Tube current modulation or automatic exposure control

In the latest generation of TC equipment, an automatic modulation system of the x-ray tube current is available which, on the basis of a pre-set quality index or a nominal value of mA, modifies the intensity of the beam during the acquisition so as to maintain the image quality constant with a reduction of the dose to the patient [109,110].

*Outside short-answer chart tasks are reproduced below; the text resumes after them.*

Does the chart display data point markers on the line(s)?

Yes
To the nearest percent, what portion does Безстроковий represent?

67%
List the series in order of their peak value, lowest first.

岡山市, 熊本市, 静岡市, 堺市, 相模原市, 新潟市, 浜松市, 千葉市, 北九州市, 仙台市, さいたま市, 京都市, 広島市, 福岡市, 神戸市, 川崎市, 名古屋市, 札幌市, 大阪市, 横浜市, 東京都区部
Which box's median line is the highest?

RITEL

There are several current modulation techniques:

  • modulation along the z axis: the current in the tube is modulated rotation by rotation taking into account the variation of the beam attenuation along the axis z of the patient (Fig. 2a);
  • angular or xy modulation: the modulation takes place during each single rotation, depending on the different attenuation of the beam intensity resulting from the elliptical anatomical conformation of the body section crossed. At shoulder level, for example, the beam is much less attenuated in the anterior-posterior direction than the lateral-lateral one. As a consequence, it is possible to reduce the current in the AP projection, thus decreasing the dose to the patient without significantly compromising the image quality (Fig. 2b);
  • ZXY modulation: it is given by a combination of the two modulation techniques described that intervene simultaneously (Fig. 2c).
  • Organ modulation: allows a reduction in the intensity of the beam corresponding to selected organs placed anteriorly, such as the crystalline lens, the thyroid, or the sinus.
  • Timed modulation for cardiac techniques: in cardiac CT there are different modulation techniques that intervene on the basis of cardiac cycle gating in order to reduce or completely reduce the intensity of the beam at the least useful projections for the reconstruction acquired when the organ is moving.

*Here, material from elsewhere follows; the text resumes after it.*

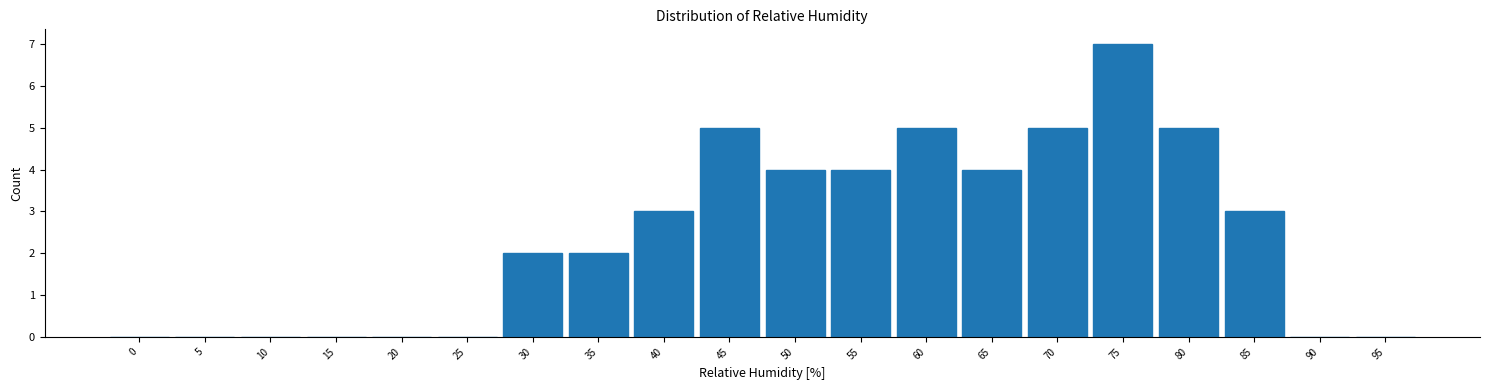

Reading left to right, transcribe all the data shown in this chart.

0=0	5=0	10=0	15=0	20=0	25=0	30=2	35=2	40=3	45=5	50=4	55=4	60=5	65=4	70=5	75=7	80=5	85=3	90=0	95=0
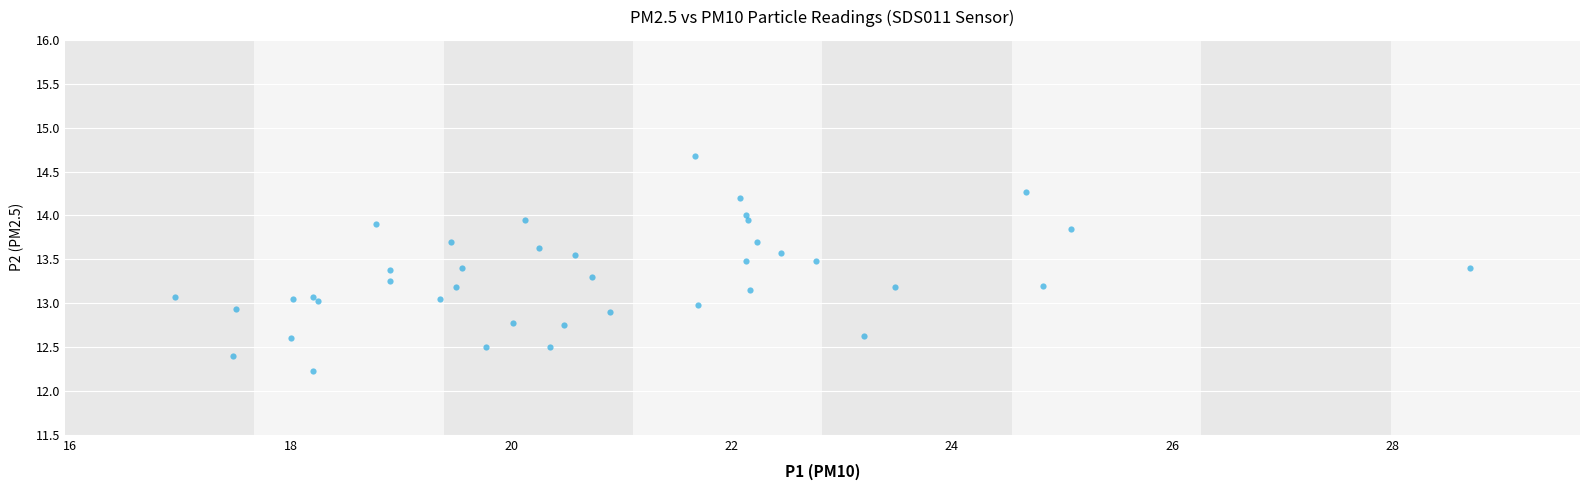

What is the range of X values (max minus min)?

11.8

The presence of automatic modulation alters all known relationships between the dose and other exposure parameters in presence of a constant anodic current, so it is important to consider the behaviour of the system when other scanning parameters such as kV, the pitch, or the combinations of multi-bank detectors are modified with respect to the basic protocol. This information is essential for the adoption of optimization strategies that take into account all possible variables[111].

Automatic current modulation is particularly useful in hybrid scanners employed for both paediatric and adult patients, where a proper definition of the needed level of noise for each age class results in a significant dose reduction and image quality optimization[100].